▶ [Problems to work on]:
a – Copy the Hireist origin story word for word, everything from "We posted a" down to "least afford it.".
b – In the Hireist origin story, what jobs were the two founders trying to handle on their own while building the startup?
c – In the Hireist origin story, in what year was the startup founded?
**** Quoted passage
Why we made Hireist

In 2013 a colleague and I had just founded a startup to teach young people digital skills and get them into work. We hardly had tuppence to our name, and it was just two of us trying to build a platform, write training courses, talk to customers, come up with a brand, market ourselves… time was of the essence, since we only had a small pile of cash and a mountain of demands on our time and attention. Then, along with some investment came the chance to hire some help

Hiring turned out to be not just vitally important to our survival, but also terribly time-consuming, and hard to do well. And we did want to do it well; as a profit and purpose social business, treating people fairly and decently was really high on our list of priorities. 

We posted a couple of adverts for junior roles on a job board - it was gratifyingly easy to post an ad, but it turned out that it was even easier for candidates to apply to us. It was like we'd opened the flood gates. We got hundreds of applications of immensely varying quality, and we were struck by a few things: 

  • The first thing we’d see was the candidate’s name - which, having recently learned about unconscious bias, suddenly seemed loaded with unwanted information about the candidate’s gender and ethnicity. 
  • We found it hard to tell from a CV how well a candidate’s skills and experience fitted our job requirements and person specification. 
  • It was clearly far easier for candidates to apply than it was for us to review the CVs and applications… our posting a job seemed to be an open ended invitation for people to suck our time dry when we could least afford it.
  • Many candidates obviously applied to lots of opportunities at a time - several CVs came with cover letters addressed to a different company, for an unrelated role. 
  • When contacted, many applicants had no recollection of applying to us, and lacked real interest in applying. From our point of view, they weren’t real candidates and every email, every phone call, cost us time and money we could ill-afford.
********
**** Data segment
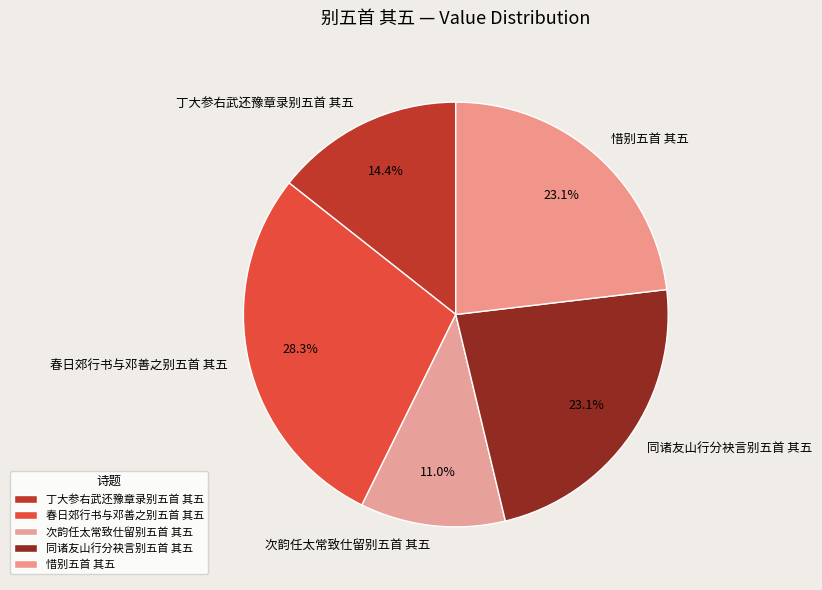

Which category has the biggest portion of the pie?

春日郊行书与邓善之别五首 其五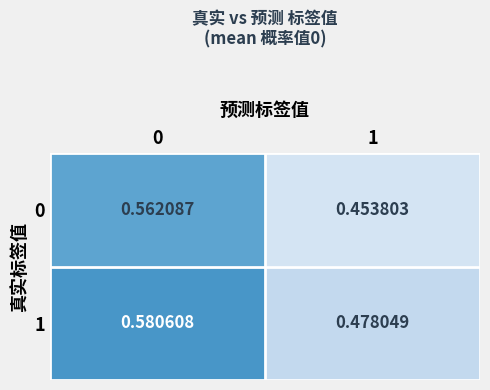

Is the value of 1 at 1 greater than the value of 0 at 1?

Yes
********
▶ [Response list]:
a –
We posted a couple of adverts for junior roles on a job board - it was gratifyingly easy to post an ad, but it turned out that it was even easier for candidates to apply to us. It was like we'd opened the flood gates. We got hundreds of applications of immensely varying quality, and we were struck by a few things: 

  • The first thing we’d see was the candidate’s name - which, having recently learned about unconscious bias, suddenly seemed loaded with unwanted information about the candidate’s gender and ethnicity. 
  • We found it hard to tell from a CV how well a candidate’s skills and experience fitted our job requirements and person specification. 
  • It was clearly far easier for candidates to apply than it was for us to review the CVs and applications… our posting a job seemed to be an open ended invitation for people to suck our time dry when we could least afford it.

b –
- Building a platform
- Writing training courses
- Talking to customers
- Coming up with a brand
- Marketing themselves

c – 2013